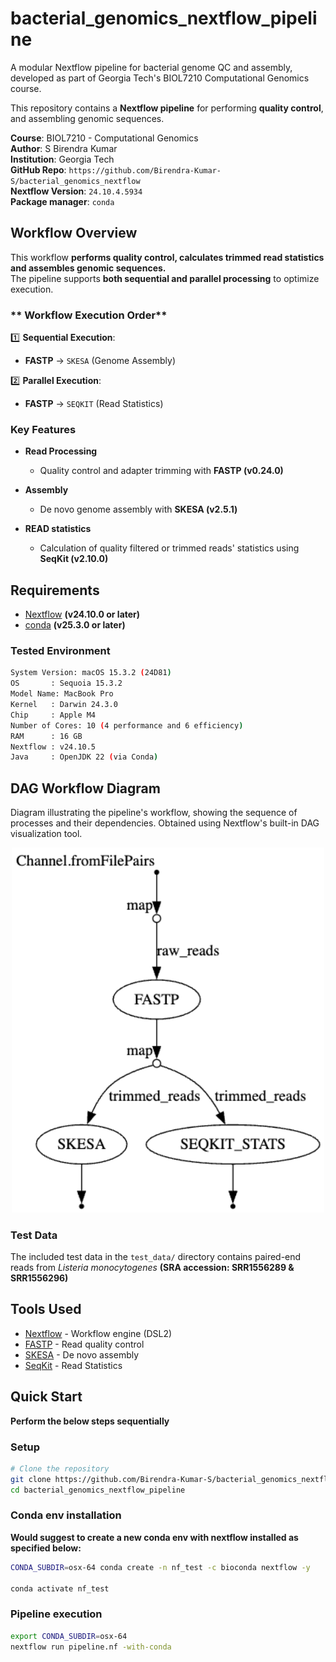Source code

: # bacterial_genomics_nextflow_pipeline

A modular Nextflow pipeline for bacterial genome QC and assembly, developed as part of Georgia Tech's BIOL7210 Computational Genomics course.

This repository contains a **Nextflow pipeline** for performing **quality control**, and assembling genomic sequences.

**Course**: BIOL7210 - Computational Genomics  
**Author**: S Birendra Kumar  
**Institution**: Georgia Tech  
**GitHub Repo**: `https://github.com/Birendra-Kumar-S/bacterial_genomics_nextflow`  
**Nextflow Version**: `24.10.4.5934`  
**Package manager**: `conda`

## **Workflow Overview**
This workflow **performs quality control, calculates trimmed read statistics and assembles genomic sequences.**  
The pipeline supports **both sequential and parallel processing** to optimize execution.

### ** Workflow Execution Order**
1️⃣ **Sequential Execution**:
- **FASTP** → `SKESA` (Genome Assembly)

2️⃣ **Parallel Execution**:
- **FASTP** → `SEQKIT` (Read Statistics)

### Key Features

- **Read Processing**
  - Quality control and adapter trimming with **FASTP (v0.24.0)**
  
- **Assembly**
  - De novo genome assembly with **SKESA (v2.5.1)**
  
- **READ statistics**
  - Calculation of quality filtered or trimmed reads' statistics using **SeqKit (v2.10.0)**

## Requirements

- [Nextflow](https://www.nextflow.io/) **(v24.10.0 or later)**
- [conda](https://github.com/conda/conda) **(v25.3.0 or later)**

### Tested Environment

```bash
System Version: macOS 15.3.2 (24D81)
OS       : Sequoia 15.3.2
Model Name: MacBook Pro
Kernel   : Darwin 24.3.0
Chip     : Apple M4
Number of Cores: 10 (4 performance and 6 efficiency)
RAM      : 16 GB
Nextflow : v24.10.5
Java     : OpenJDK 22 (via Conda)
```

## DAG Workflow Diagram 
Diagram illustrating the pipeline's workflow, showing the sequence of processes and their dependencies. Obtained using Nextflow's built-in DAG visualization tool.

<div align="center">
  <img src="workflow.png" alt="Dag flow" width="500"/>
</div>




### Test Data 

The included test data in the `test_data/` directory contains paired-end reads from *Listeria monocytogenes* **(SRA accession: SRR1556289 & SRR1556296)**



## Tools Used

- [Nextflow](https://www.nextflow.io/) - Workflow engine (DSL2)
- [FASTP](https://github.com/OpenGene/fastp) - Read quality control
- [SKESA](https://github.com/ncbi/SKESA) - De novo assembly
- [SeqKit](https://github.com/shenwei356/seqkit) - Read Statistics


## Quick Start

**Perform the below steps sequentially**

### Setup

```bash
# Clone the repository
git clone https://github.com/Birendra-Kumar-S/bacterial_genomics_nextflow_pipeline
cd bacterial_genomics_nextflow_pipeline
```

### Conda env installation

**Would suggest to create a new conda env with nextflow installed as specified below:**

```bash
CONDA_SUBDIR=osx-64 conda create -n nf_test -c bioconda nextflow -y

conda activate nf_test
```

### Pipeline execution

```bash
export CONDA_SUBDIR=osx-64
nextflow run pipeline.nf -with-conda
```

_ _ _ _ _

**EXERCISE OBJECTIVE:**
Exclude all images and restate the records above word for word.

**REPLY TO THE EXERCISE:**
Source code

: # bacterial_genomics_nextflow_pipeline

A modular Nextflow pipeline for bacterial genome QC and assembly, developed as part of Georgia Tech's BIOL7210 Computational Genomics course.

This repository contains a **Nextflow pipeline** for performing **quality control**, and assembling genomic sequences.

**Course**: BIOL7210 - Computational Genomics  
**Author**: S Birendra Kumar  
**Institution**: Georgia Tech  
**GitHub Repo**: `https://github.com/Birendra-Kumar-S/bacterial_genomics_nextflow`  
**Nextflow Version**: `24.10.4.5934`  
**Package manager**: `conda`

## **Workflow Overview**
This workflow **performs quality control, calculates trimmed read statistics and assembles genomic sequences.**  
The pipeline supports **both sequential and parallel processing** to optimize execution.

### ** Workflow Execution Order**
1️⃣ **Sequential Execution**:
- **FASTP** → `SKESA` (Genome Assembly)

2️⃣ **Parallel Execution**:
- **FASTP** → `SEQKIT` (Read Statistics)

### Key Features

- **Read Processing**
  - Quality control and adapter trimming with **FASTP (v0.24.0)**
  
- **Assembly**
  - De novo genome assembly with **SKESA (v2.5.1)**
  
- **READ statistics**
  - Calculation of quality filtered or trimmed reads' statistics using **SeqKit (v2.10.0)**

## Requirements

- [Nextflow](https://www.nextflow.io/) **(v24.10.0 or later)**
- [conda](https://github.com/conda/conda) **(v25.3.0 or later)**

### Tested Environment

```bash
System Version: macOS 15.3.2 (24D81)
OS       : Sequoia 15.3.2
Model Name: MacBook Pro
Kernel   : Darwin 24.3.0
Chip     : Apple M4
Number of Cores: 10 (4 performance and 6 efficiency)
RAM      : 16 GB
Nextflow : v24.10.5
Java     : OpenJDK 22 (via Conda)
```

## DAG Workflow Diagram 
Diagram illustrating the pipeline's workflow, showing the sequence of processes and their dependencies. Obtained using Nextflow's built-in DAG visualization tool.

<div align="center">
  <img src="workflow.png" alt="Dag flow" width="500"/>
</div>




### Test Data 

The included test data in the `test_data/` directory contains paired-end reads from *Listeria monocytogenes* **(SRA accession: SRR1556289 & SRR1556296)**



## Tools Used

- [Nextflow](https://www.nextflow.io/) - Workflow engine (DSL2)
- [FASTP](https://github.com/OpenGene/fastp) - Read quality control
- [SKESA](https://github.com/ncbi/SKESA) - De novo assembly
- [SeqKit](https://github.com/shenwei356/seqkit) - Read Statistics


## Quick Start

**Perform the below steps sequentially**

### Setup

```bash
# Clone the repository
git clone https://github.com/Birendra-Kumar-S/bacterial_genomics_nextflow_pipeline
cd bacterial_genomics_nextflow_pipeline
```

### Conda env installation

**Would suggest to create a new conda env with nextflow installed as specified below:**

```bash
CONDA_SUBDIR=osx-64 conda create -n nf_test -c bioconda nextflow -y

conda activate nf_test
```

### Pipeline execution

```bash
export CONDA_SUBDIR=osx-64
nextflow run pipeline.nf -with-conda
```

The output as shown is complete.